*** Opening Supplied material ***
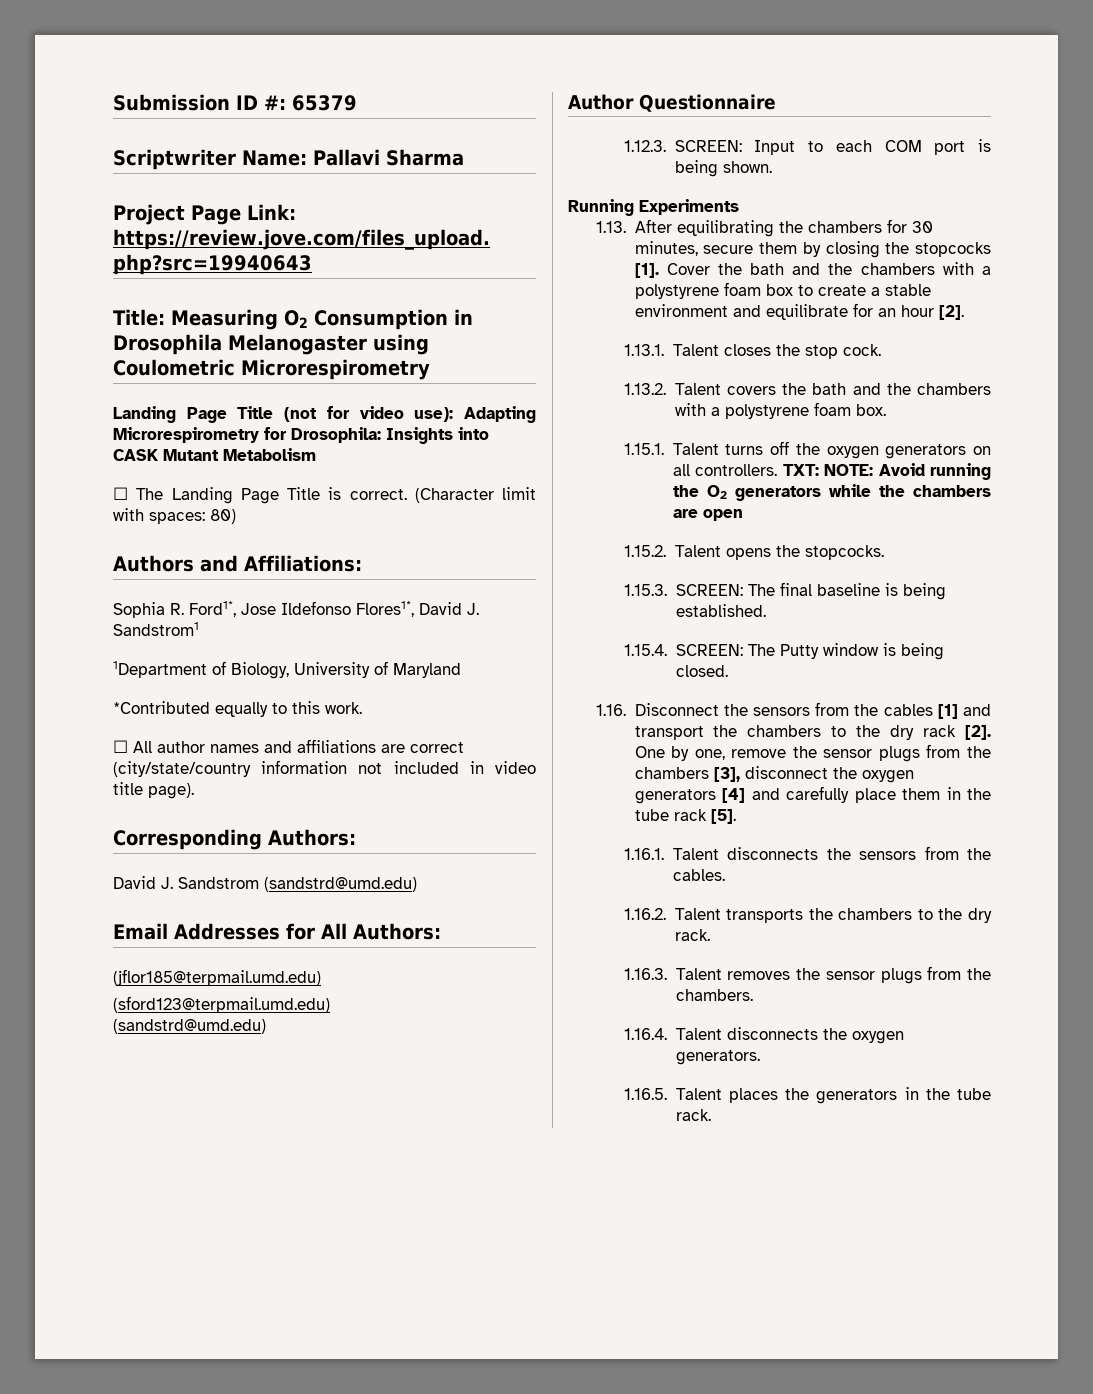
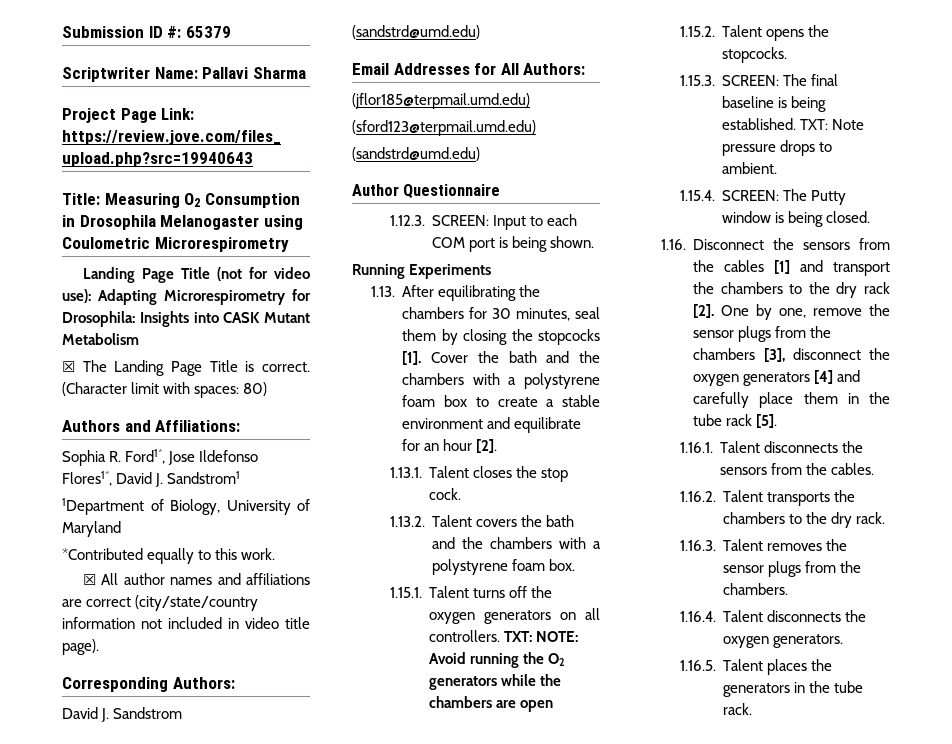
[113,487,128,500] ☐ -> [62,361,75,372] ☒
[113,740,128,753] ☐ -> [82,574,96,585] ☒
[703,245,754,254] secure -> [575,307,600,319] seal
(766, 610) none -> [800,119,865,130] [722,140,833,156] [722,162,778,174] TXT: Note pressure drops to ambient.

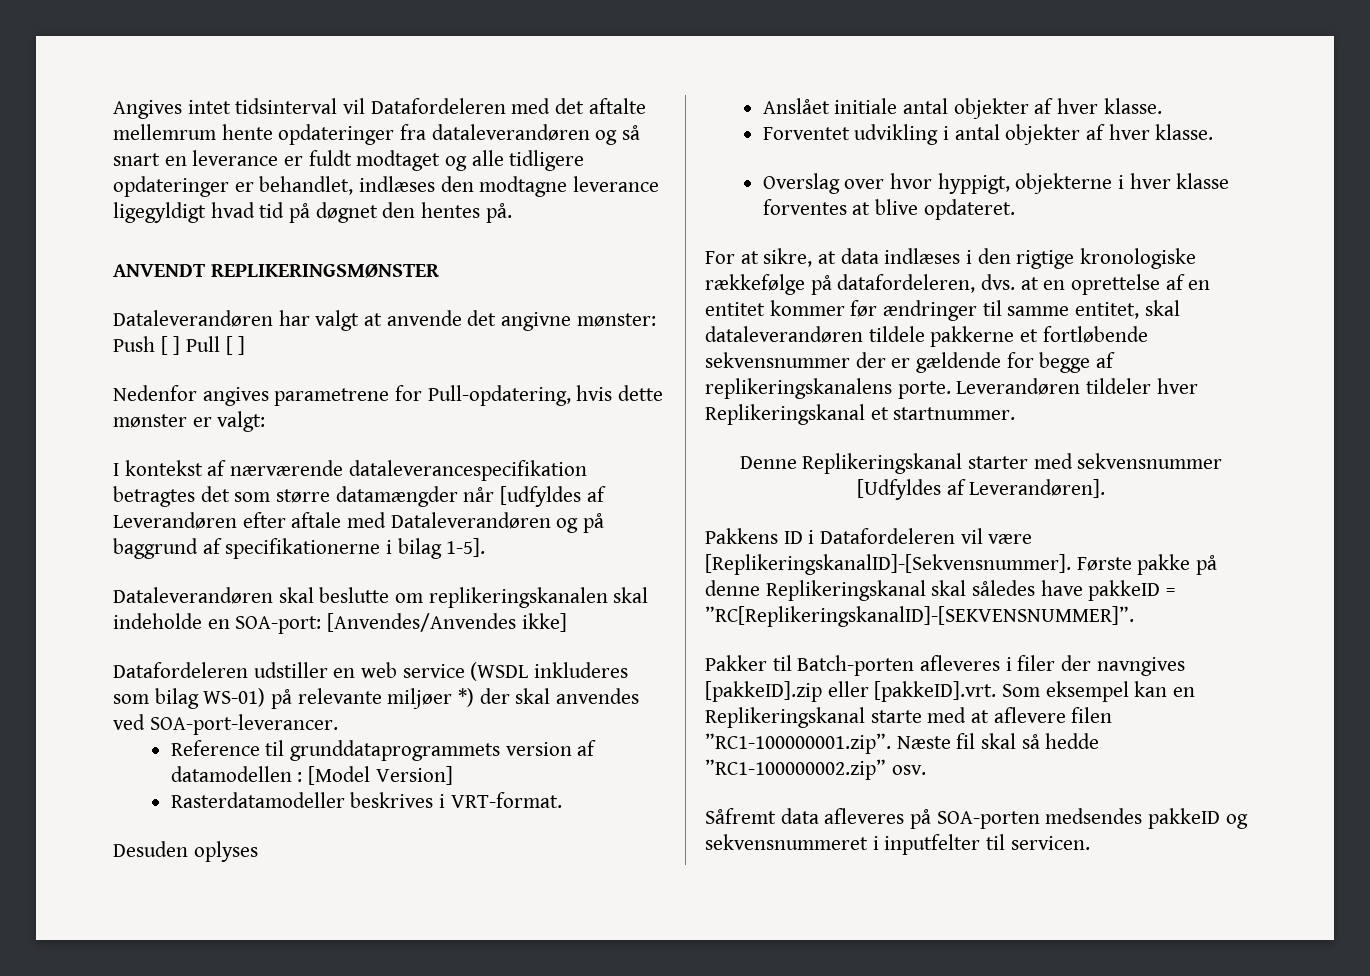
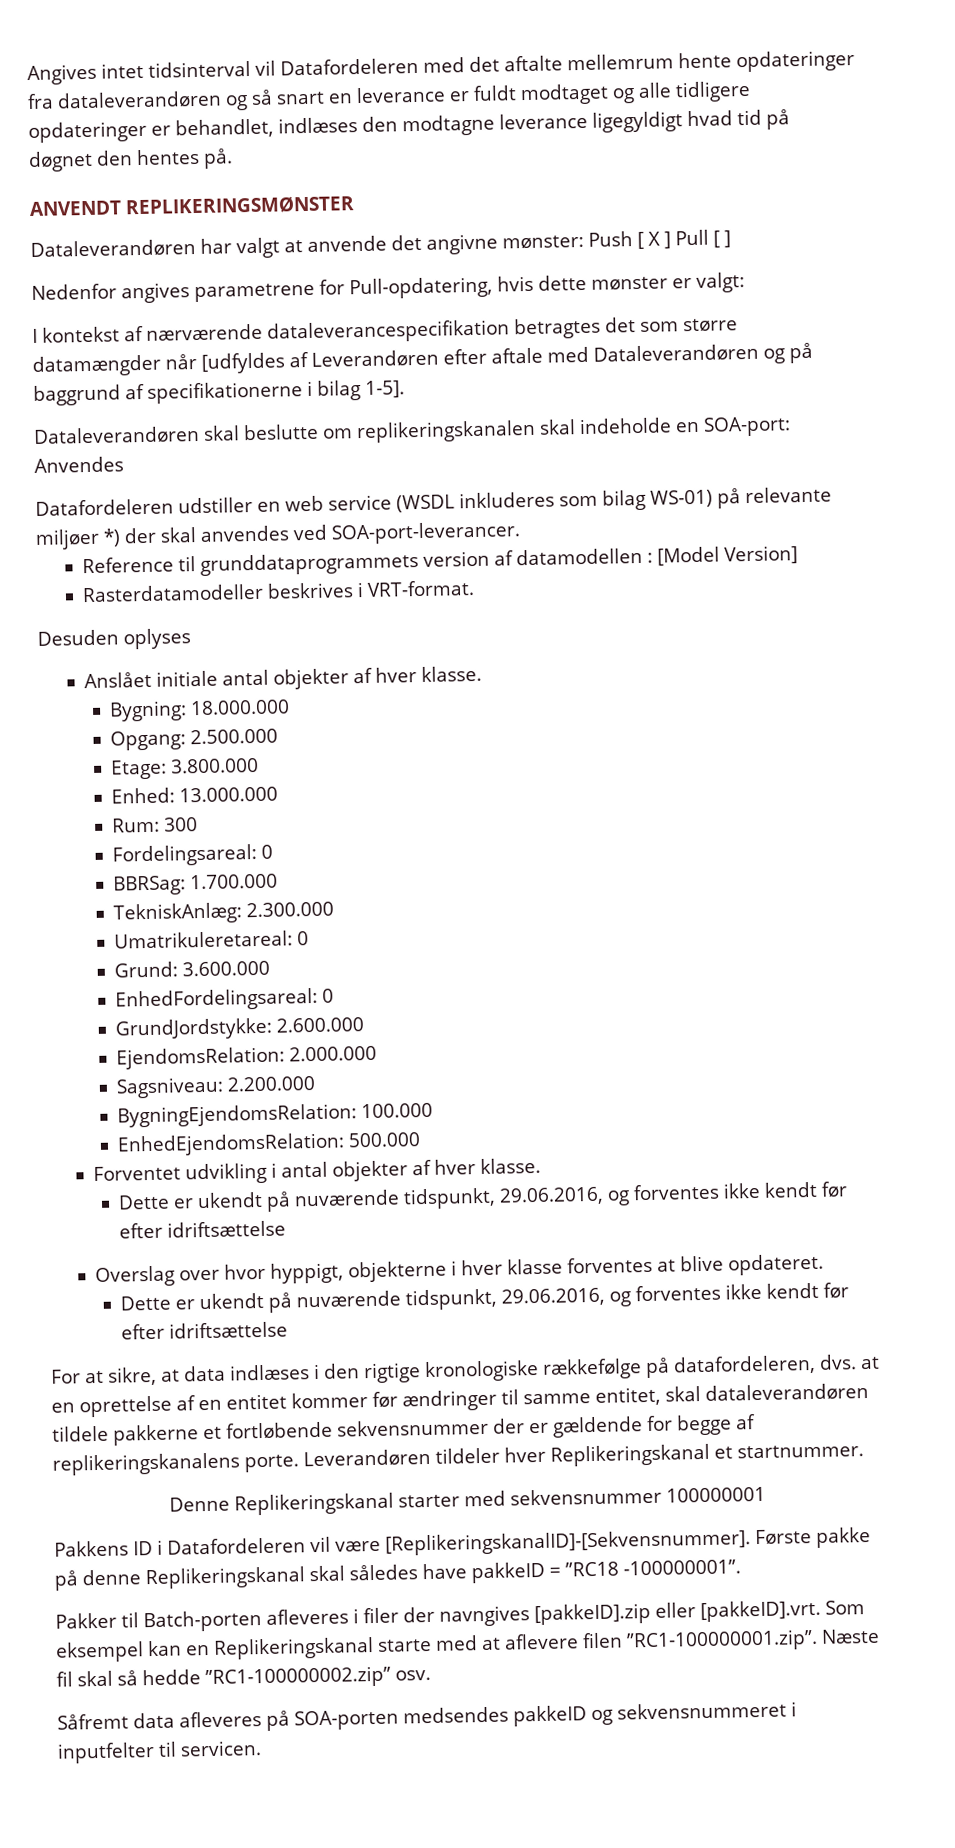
(168, 345) none -> [648,231,660,246] X
[327,613,567,632] [Anvendes/Anvendes ikke] -> [34,456,124,473] Anvendes
(1162, 106) none -> [108,699,290,722] [109,728,278,751] [109,757,259,780] [110,786,278,804] [111,817,198,833] [111,843,273,867] [112,873,278,896] [112,901,334,925] [113,930,309,949] [113,960,270,978] [114,987,334,1012] [114,1017,364,1041] [115,1045,377,1070] [115,1075,315,1099] [116,1102,433,1128] [116,1132,421,1157] // Bygning: 18.000.000 // Opgang: 2.500.000 // Etage: 3.800.000 // Enhed: 13.000.000 // Rum: 300 // Fordelingsareal: 0 // BBRSag: 1.700.000 // TekniskAnlæg: 2.300.000 // Umatrikuleretareal: 0 // Grund: 3.600.000 // EnhedFordelingsareal: 0 // GrundJordstykke: 2.600.000 // EjendomsRelation: 2.000.000 // Sagsniveau: 2.200.000 // BygningEjendomsRelation: 100.000 // EnhedEjendomsRelation: 500.000
(1214, 132) none -> [117,1181,848,1212] [118,1220,286,1239] // Dette er ukendt på nuværende tidspunkt, 29.06.2016, og forventes ikke kendt før efter idriftsættelse
(1015, 209) none -> [119,1282,849,1313] [120,1321,288,1340] // Dette er ukendt på nuværende tidspunkt, 29.06.2016, og forventes ikke kendt før efter idriftsættelse
[856,479,1106,500] [Udfyldes af Leverandøren]. -> [666,1486,766,1503] 100000001
[705,606,1134,627] ”RC[ReplikeringskanalID]-[SEKVENSNUMMER]”. -> [565,1559,741,1577] ”RC18 -100000001”.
*** Closing Supplied material ***
*Exercise*
In the material above, find every line with the word "ikke" and show it.

*Solution for this problem*
[327,613,567,632] [Anvendes/Anvendes ikke] -> [34,456,124,473] Anvendes
(1214, 132) none -> [117,1181,848,1212] [118,1220,286,1239] // Dette er ukendt på nuværende tidspunkt, 29.06.2016, og forventes ikke kendt før efter idriftsættelse
(1015, 209) none -> [119,1282,849,1313] [120,1321,288,1340] // Dette er ukendt på nuværende tidspunkt, 29.06.2016, og forventes ikke kendt før efter idriftsættelse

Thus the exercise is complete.